## Directions
How many lines of the records contain the string "Python"? Case counts, and your answer should be only the number.

BEGIN Records for the exercise

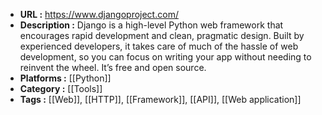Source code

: - **URL :** https://www.djangoproject.com/
- **Description :** Django is a high-level Python web framework that encourages rapid development and clean, pragmatic design. Built by experienced developers, it takes care of much of the hassle of web development, so you can focus on writing your app without needing to reinvent the wheel. It’s free and open source.
- **Platforms :** [[Python]]
- **Category :** [[Tools]]
- **Tags :** [[Web]], [[HTTP]], [[Framework]], [[API]], [[Web application]]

END Records for the exercise

## Solution
2